Simple pleasures

Lemongrass and ginger soup

Soup is troubling. When is it lunch and when is it just a hot drink? There is the thick, blitzed to a purée type, imagine a carrot or tomato soup, a butternut squash one, the kind you may serve cold when the baby moves on to solids.

Then the one full of things, a minestrone for example, or a Greek three bean soup where there is plenty going on and there is actual food in the bowl, albeit sitting in liquid. Or the thin broth, the miso soup-type of soup and the consommé. (Let’s leave summer soups out of this. They are even odder, even though a gazpacho on a stiflingly hot day is delicious when someone else has made it and you’ve gone round for lunch. And it’s a starter; something to be got out the way so you can get to the main bit –usually starters and puddings are the most fun bits of the meal, but not in soup’s case. It’s watching Steps warm up for Fleetwood Mac– think of the disappointment of going to lunch at someone’s house to be given only cold soup.)

Leaving aside the minestrone, is soup only filling when you have bread with it? In which case, what you are really having is bread for lunch, with a hot drink on the side. And yet I made two soups yesterday, both with the leftovers from the Sunday roast chicken.

Miso soup is something I have every day around lunchtime. But not as lunch, more as if it were a glass of tea. And the roast carrot and asparagus soup was a moral decision to use up the leftovers. I had very small bowl of that as a little snack, standing resting against the kitchen counter. It was laced with za’atar and harissa and was completely delicious. Warming and comforting with a few toasted almonds on top for crunch.
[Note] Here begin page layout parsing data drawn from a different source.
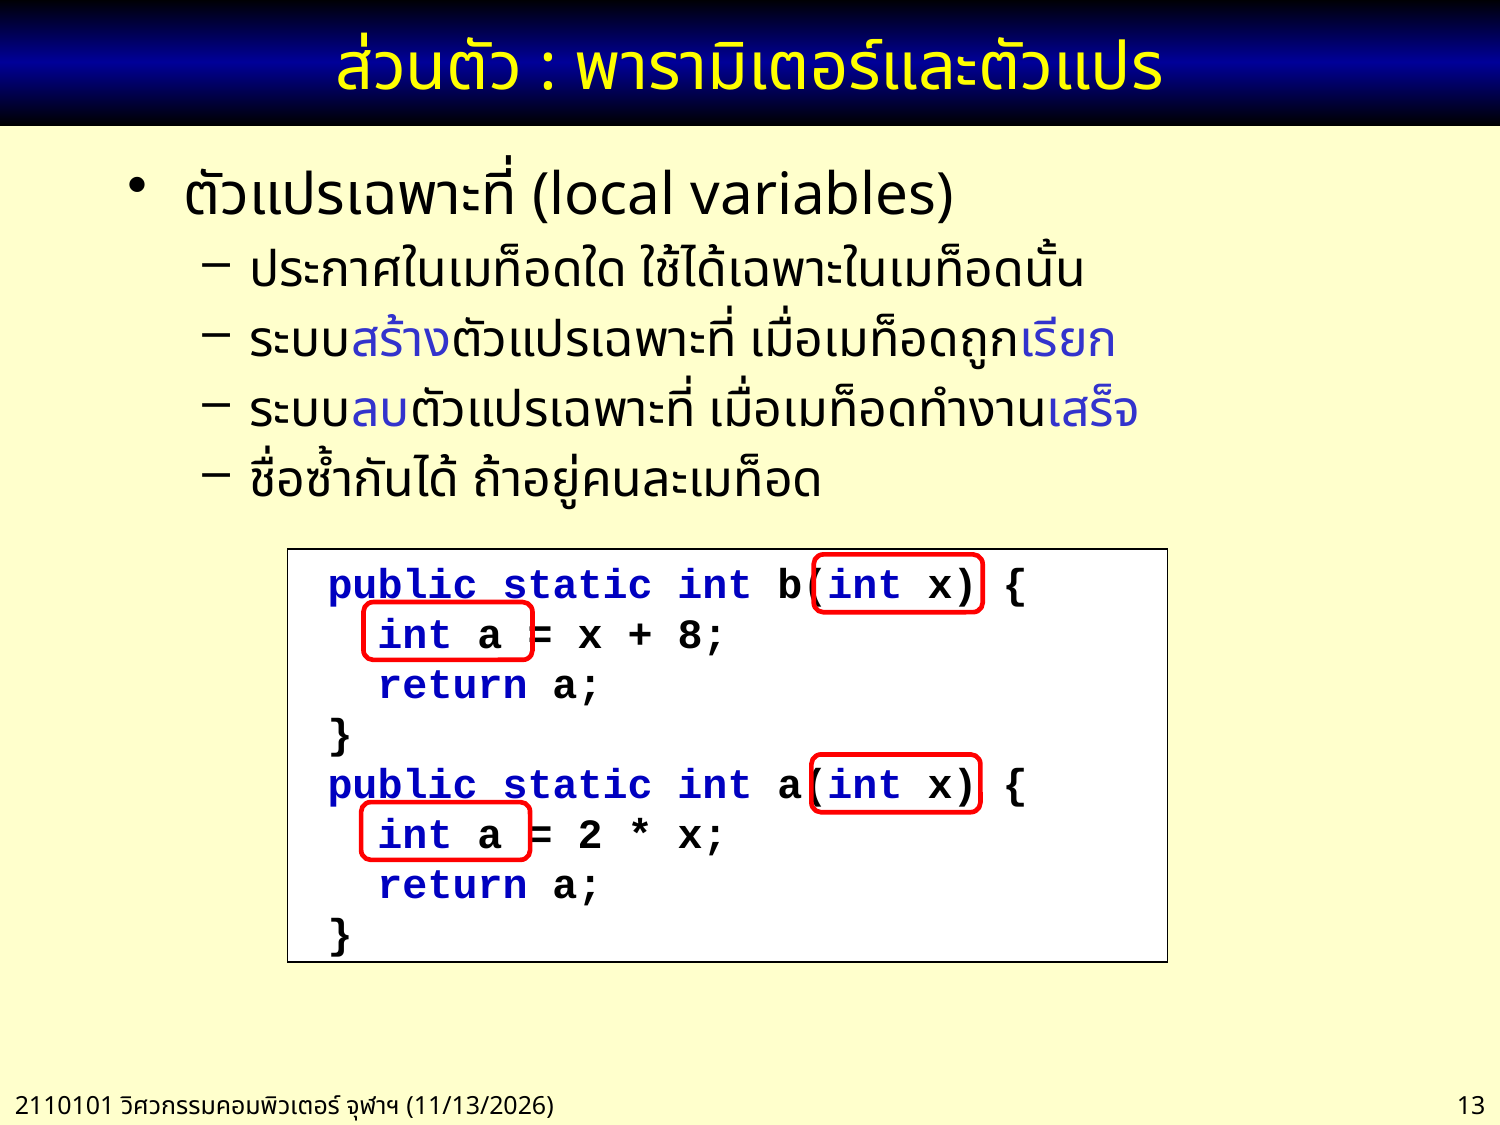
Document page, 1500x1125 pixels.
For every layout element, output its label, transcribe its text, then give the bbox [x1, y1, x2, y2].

title ส่วนตัว : พารามิเตอร์และตัวแปร [0, 0, 1500, 126]
text_box [813, 554, 983, 613]
text_box [361, 802, 531, 860]
text_box [811, 754, 981, 813]
text_box [363, 602, 533, 660]
text_box public static int b(int x) { int a = x + 8; return a; } public static int a(int x) { int a = 2 * x; return a; } [287, 549, 1168, 963]
list ตัวแปรเฉพาะที่ (local variables) ประกาศในเมท็อดใด ใช้ได้เฉพาะในเมท็อดนั้น ระบบสร้างตัวแปรเฉพาะที่ เมื่อเมท็อดถูกเรียก ระบบลบตัวแปรเฉพาะที่ เมื่อเมท็อดทำงานเสร็จ ชื่อซ้ำกันได้ ถ้าอยู่คนละเมท็อด [112, 148, 1412, 987]
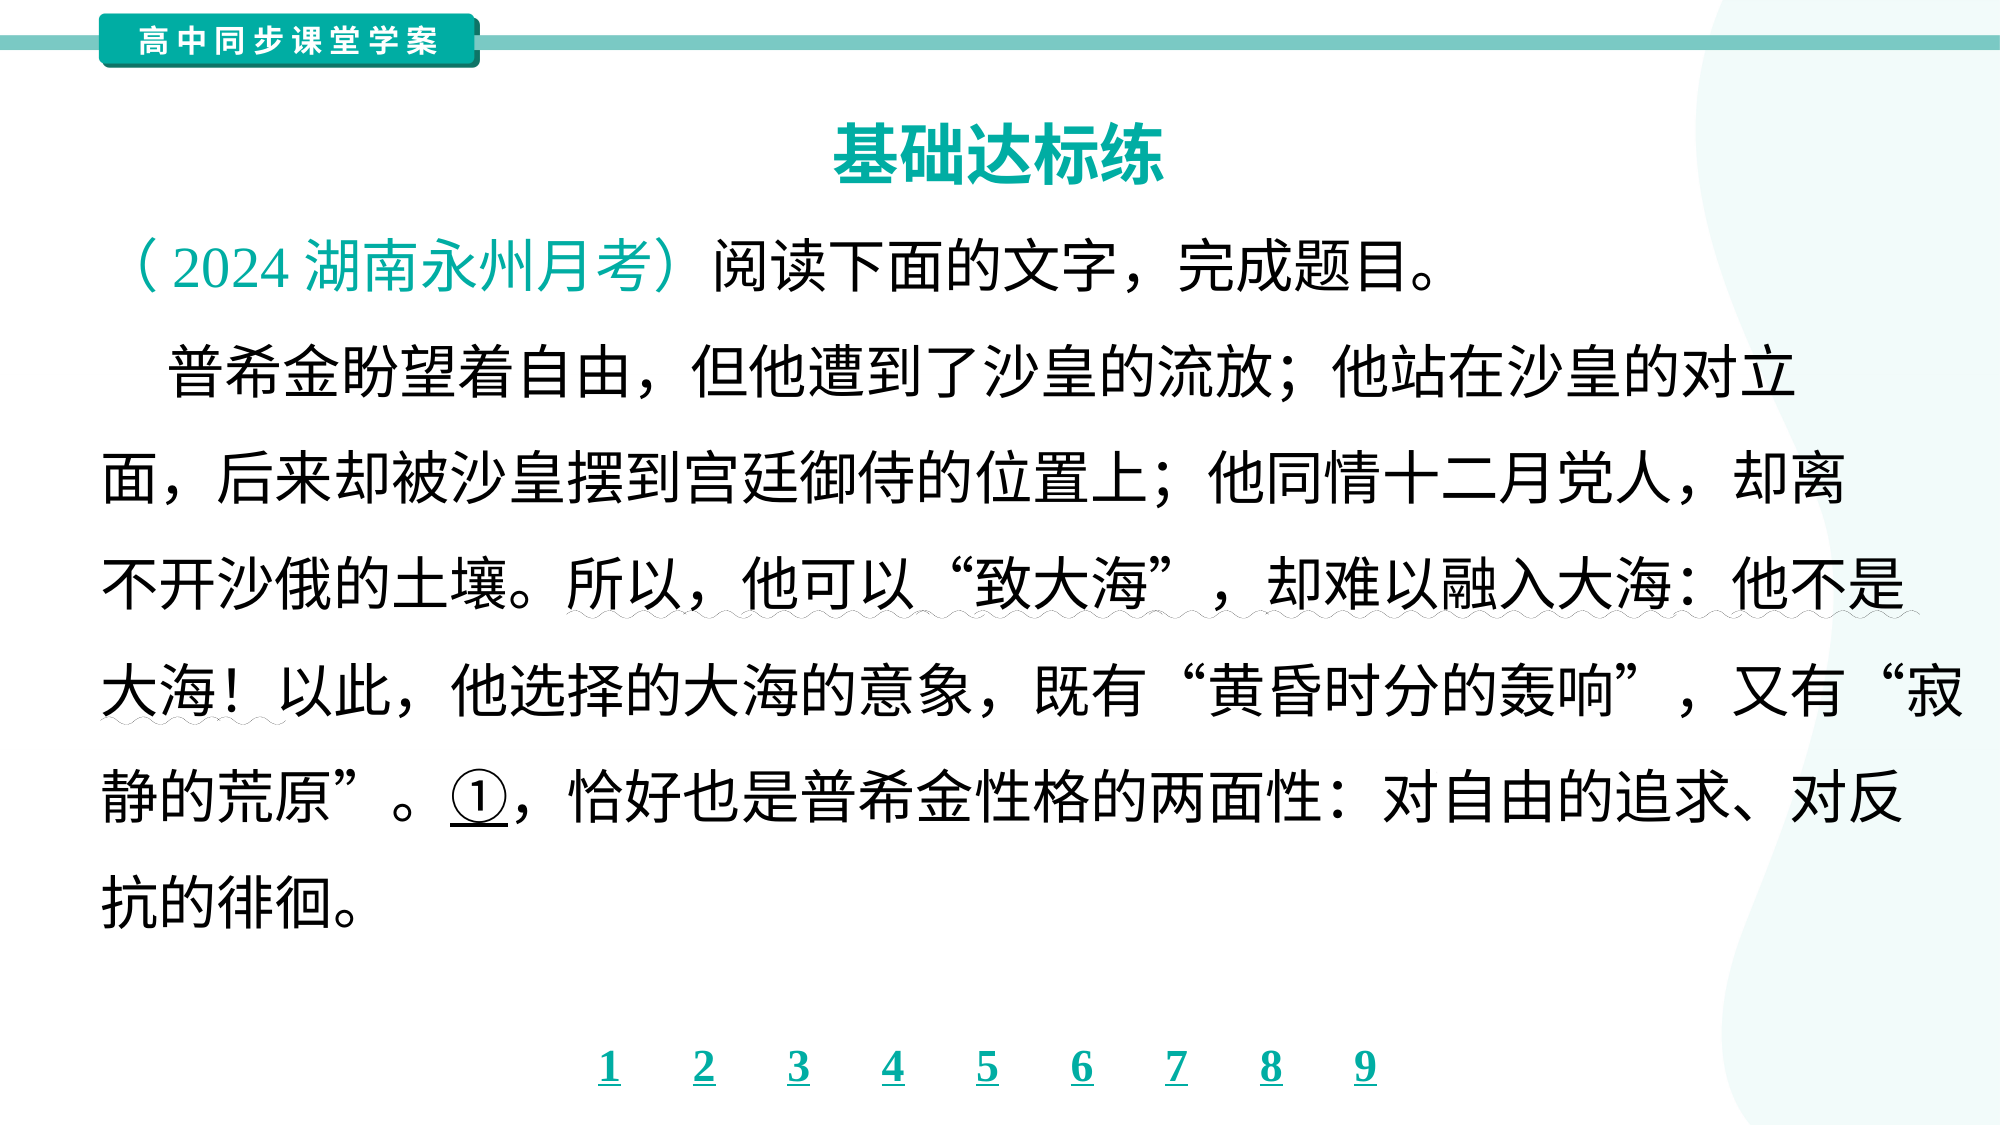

The other one was the usual miso, a milk pan’s worth of chicken stock but this time simmering with slices of fresh ginger, a chilli and a few sticks of dried lemongrass that I bought fresh a month or two ago and forgot about in the veg. basket, with the miso paste stirred in at the end. I drank that from a tall, thick glass, the type you may have a milkshake in. It felt like I was drinking eternal life. Perfect for a freezing cold January day as a hot tonic. Definitely not as lunch.